Explore the material:
A) Transcribe the part of the MScAC course requirements from "Graduate courses in" up to and including "for Computer Science.".
B) Answer these questions using the MScAC course requirements, marking each answer with the matching numeral.
(i) Into how many groups are graduate courses in the Department of Computer Science divided?
(ii) From which department's course schedule do Quantum Computing Concentration students select two half-courses?
(iii) For which academic year are the course descriptions available?
C) Decide whether each statement agrees with the MScAC course requirements. Answer yes or no, and quote the words that decide it.
(i) Data Science Concentration students select two half-courses from Department of Statistics courses at STA2000H or higher.
(ii) Data Science for Biology Concentration students may take both of their non-Computer Science elective half-courses from EEB.
(iii) Robotics is listed under Group 3.

Text excerpt:
Content starts

MScAC (Data Science Concentration) students must complete six graduate level half-courses (3.0 FCE). Two graduate level half-courses (1.0 FCE) should be selected from two groups in the Department of Computer Science course schedule. Two graduate level half-courses (1.0 FCE) should be selected from the Department of Statistics courses at STA2000H or higher. Students must complete two required courses (1.0FCE): CSC2701H and CSC2702H.
MScAC (Data Science for Biology Concentration) students must complete six graduate level half-courses (3.0 FCE). Two graduate level half-courses (1.0 FCE) should be selected from two groups in the Department of Computer Science course schedule. Two graduate level half-courses (1.0 FCE) should be selected from graduate course schedules in CSB, EEB, MMG or Statistics. From these, a maximum of one course (0.5 FCE) may be selected from EEB, MMG and Statistics. Students must complete two required courses (1.0FCE): CSC2701H and CSC2702H.
MScAC (Quantum Computing Concentration) students must complete six graduate level half-courses (3.0 FCE). Two graduate level half-courses (1.0 FCE) should be selected from two groups in the Department of Computer Science course schedule. Two graduate level half-courses (1.0 FCE) should be selected from the Department of Physics course schedule. Students must complete two required courses (1.0FCE): CSC2701H and CSC2702H.
Graduate courses in the Department of Computer Science are divided into 4 groups, depending on their subject area:
Group 1: Algorithms, Complexity, Cryptography, Theory of Distributed Computing
Group 2: Artificial Intelligence, Machine Learning, Knowledge Representation, Computational Linguistics, Computational Biology and Medicine, Robotics, Vision
Group 3: Systems, Networks, Databases, Security, Programming Languages, Compilers, Software Engineering, Scientific Computing
Group 4: Human Computer Interaction, Computational Social Science, Visualization, Graphics, Sustainability Computing, Computer Science Education
The course descriptions below are available for the 2024-2025 academic year. For a full list of gradute courses at the Department of Computer Science please visit the SGS Calendar entry for Computer Science.

Content ends

Input data:
Content starts

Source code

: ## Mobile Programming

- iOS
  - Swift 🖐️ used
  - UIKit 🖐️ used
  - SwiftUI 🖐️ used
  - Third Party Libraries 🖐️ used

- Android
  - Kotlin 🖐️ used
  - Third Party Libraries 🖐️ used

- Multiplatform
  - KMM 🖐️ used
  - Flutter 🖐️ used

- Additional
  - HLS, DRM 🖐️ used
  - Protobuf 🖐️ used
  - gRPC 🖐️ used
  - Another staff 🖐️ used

Content ends

List of answers:
A)
Graduate courses in the Department of Computer Science are divided into 4 groups, depending on their subject area:
Group 1: Algorithms, Complexity, Cryptography, Theory of Distributed Computing
Group 2: Artificial Intelligence, Machine Learning, Knowledge Representation, Computational Linguistics, Computational Biology and Medicine, Robotics, Vision
Group 3: Systems, Networks, Databases, Security, Programming Languages, Compilers, Software Engineering, Scientific Computing
Group 4: Human Computer Interaction, Computational Social Science, Visualization, Graphics, Sustainability Computing, Computer Science Education
The course descriptions below are available for the 2024-2025 academic year. For a full list of gradute courses at the Department of Computer Science please visit the SGS Calendar entry for Computer Science.

B)
(i) 4
(ii) The Department of Physics
(iii) 2024-2025

C)
(i) Yes: "Two graduate level half-courses (1.0 FCE) should be selected from the Department of Statistics courses at STA2000H or higher."
(ii) No: "a maximum of one course (0.5 FCE) may be selected from EEB, MMG and Statistics."
(iii) No: "Group 2: Artificial Intelligence, Machine Learning, Knowledge Representation, Computational Linguistics, Computational Biology and Medicine, Robotics, Vision"